THE LANGUAGE ARCHIVE, the last show in Portland Playhouse's season, explores all of the ways language (spoken, written, nonverbal, even the language of food) both serves and fails us when it comes to human relationships. In the play, George -- a linguist who speaks several languages including the hopeful Esperanto -- can't seem to find the right words to say to his wife. While he's focused on saving a dying language by recording a conversation between its last two living speakers, his marriage dies with barely a word of protest.
Meanwhile, Mary expresses herself passive aggressively by leaving cryptic notes around the house and then denying she wrote them. George's assistant, Emma, struggles to say, even to herself, that she's in love with her boss. And Alta and Resten (the married couple who are the only remaining speakers of the fictional language Elloway), alternate between fighting bitterly in English and murmuring words of love in their gentle native tongue. Through the various dyadic relationships, Cho puts language to many different uses, with many different results.
I thought Greg Watanabe, who was most recently seen on Broadway in ALLEGIANCE, did a super job in the role of George. When he was talking about language from the linguist's perspective, he was confident and articulate. As soon as someone expressed an emotion, he took on the look of a child lost in the forest without a trail of breadcrumbs to lead him home. Aside from Watanabe, the finest performance was from Foss Curtis, who played Emma, a woman who had kept her emotions pent up so long that they were a surprise even to her. Although it really wouldn't have worked with the story and George probably wasn't the best match for her anyway, I couldn't help myself from rooting for Emma to get her man.
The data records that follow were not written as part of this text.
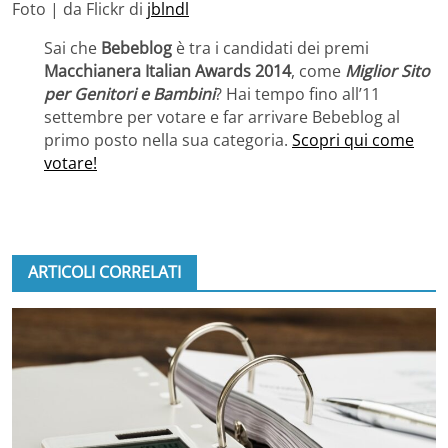
Foto | da Flickr di
jblndl
Sai che
Bebeblog
è tra i candidati dei premi
Macchianera Italian Awards 2014
, come
Miglior Sito
per Genitori e Bambini
? Hai tempo fino all’11
settembre per votare e far arrivare Bebeblog al
primo posto nella sua categoria.
Scopri qui come
votare!
ARTICOLI CORRELATI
I was less sure about Sharonlee McLean and Victor Mack as the Ellowan couple, Alta and Resten. I enjoy both of these actors very much, but the characters themselves were unbelievable. For example, they were from a remote village in some non-English speaking part of the world. And while they spoke with accents and struggled with verb conjugation, at one point Resten uses the word "susurrations," which isn't exactly common vocabulary. And several of their exchanges seemed too contrived. The entire production might have been better served if they'd both taken it down a notch.
As an audience member, my emotional journey followed George's fairly closely. There was a heart-pounding moment early on, when he begs Mary to take back the words "I'm leaving you." Unfortunately, Mary never gets to hear his emotional outpouring because the monologue is all internal. For most of the play, however, George stands apart -- able to understand emotions in an academic sense, but unable to feel them. Whether it was director Adriana Baer's intention or not, I felt similarly distanced.
Overall, THE LANGUAGE ARCHIVE is an interesting examination of how language both contributes to -- and helps us navigate -- the messiness of human relationships. The play runs through June 11. More info and tickets here.
**Note: Portland Playhouse's usual venue is being remodeled, so this show is playing at CoHo Theatre. If you go, be sure to get there early enough to sit in the center section. The set has two levels and quite a bit of action takes place on the top level, which is difficult to see from the sides.